I heard from a little brewery around here that Stella is the only brewery in the country that makes its own malt.
Commercialized in 1926, Stella Artois was run for a number of years ago by InterBrew, a Belgian firm that bought a bunch of major breweries around the world during the 1990s, including Labatt's Brewery which has about 40% market share in Canada. Then InterBrew bought the giant Brazilian beverage firm AmBev and changed its name to InBev.
I talked to a few Belgian purist types who stopped drinking Stella once it was bought by InterBrew, and still others who stopped drinking it after "the Brazilians" took over (ie AmBev), which is a bit of a stretch.
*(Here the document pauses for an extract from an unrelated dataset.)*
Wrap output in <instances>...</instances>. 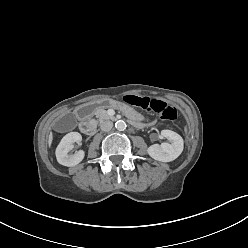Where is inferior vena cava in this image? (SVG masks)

If you haven't yet seen Mundo Vino, the documentary about the globalization of the wine industry, then you're missing an incredible portrait of the state of modern viticulture. It begins with a peasant in Languedoc stating in a most sombre way... "wine is dead"--referring to the demise of old school traditions and livelihoods associated with its cultivation and production. I'm wondering if a similar film could be in the works about beer.